Because free trade policies allow companies to move production offshore to find lower wages and other production costs, CAFTA would likely create a decline in consumer prices (though, as we’ve seen not on a scale to outpace wage cuts). This means goods imported into the US will be cheaper. Cheaper imports increase the trade deficit. And, in the near term, if all other factors remain equal, a growing trade deficit increases job losses.  In addition, most of the jobs lost will be manufacturing jobs, the key jobs of any industrial society and the main tax base of many local communities in the US. What little job growth there’ll be will be in low-wage service industry jobs.

CAFTA will negatively affect economies in Central America as well. Developing economies require government protections such as tariffs (taxes applied to goods that cross international borders) to protect domestic industry in order to allow real growth and investment.

In Mexico, before NAFTA, Mexico adopted a so-called import substitution policy that provided subsidies to homegrown industries, which in turn were protected by tariffs, that made products in Mexico cheaper than imported products.

Under NAFTA (on which CAFTA is modeled), the Mexican national income has grown by an annual average of only one-third of the annual average growth under its import substitution period.

One thing we hear over and over from CAFTA’s supporters is that farmers and manufacturers in Central America will prosper due to increased access to US markets.

This simply isn’t the case.
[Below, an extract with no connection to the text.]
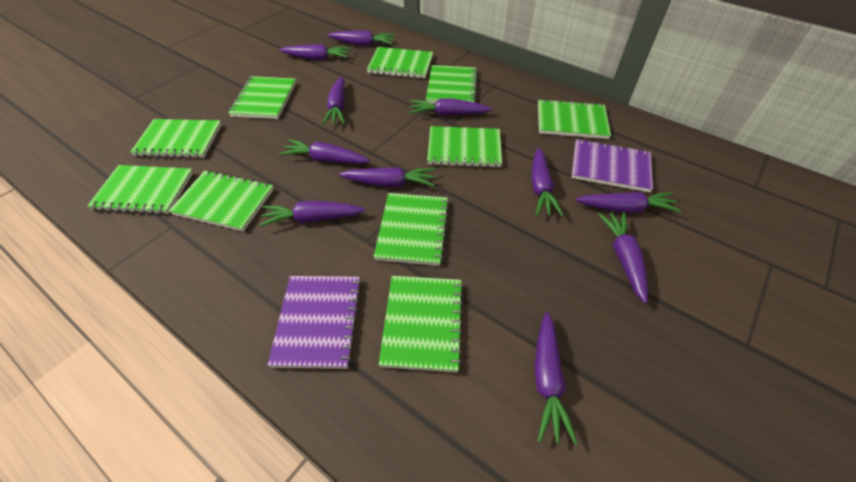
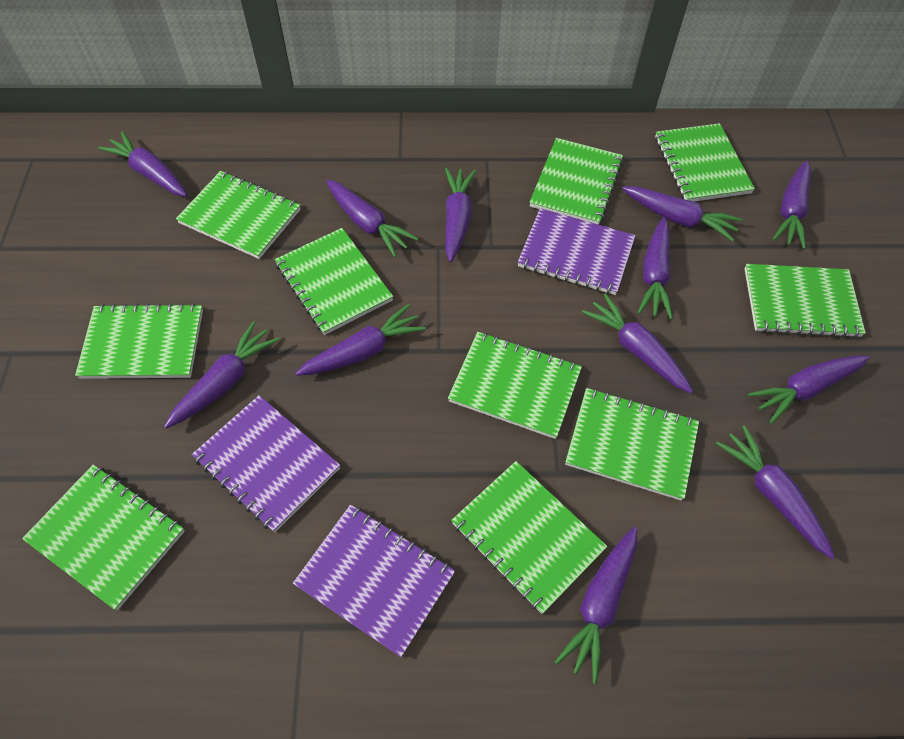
purple carrot: 11 -> 12
purple notebook: 2 -> 3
The US trade deficit is so huge that dollar devaluation is the only solution to prevent an economic collapse. This means that the US import market would have to tighten, and CAFTA countries would be competing with Canada, Mexico, China, etc. Who will win this battle?

Finally, while CAFTA reduces some trade barriers, its provisions deliberately increase protectionism for pharmaceutical companies, especially by obstructing the manufacture and sale of cheaper generic drugs that might reduce health care costs here and elsewhere.

Protectionism for large pharmaceutical companies, major donors to the Bush campaign and Republican Party, will reduce access to life-saving drugs, say health care experts and humanitarian experts.

According to Essential Action, “the trade deal extends monopoly protections for brand-name drug companies, and delays the introduction of generic competition – the most effective means of lowering the price of pharmaceuticals.”

Robert Weissman, Essential Action’s co-director, says, “CAFTA will extend drug patents and limit the ability of governments in these countries to introduce generic competition, which is particularly damaging to poor patients who buy medicines out-of-pocket. Trade agreements should offer economic opportunity and development, not impediments to public health.”

“The text of CAFTA,” says Asia Russell, Director of International Policy, Health GAP, “is a major score for Big Pharma. In the name of ‘free trade’, monopolies for medicines are being created or extended beyond what they would be under WTO rules, which are already in place. In the end, it is impossible to justify how adopting intellectual property rules that go well beyond the WTO commitments and even U.S. law is a good idea for poor countries. CAFTA’s new rules will cost human lives.”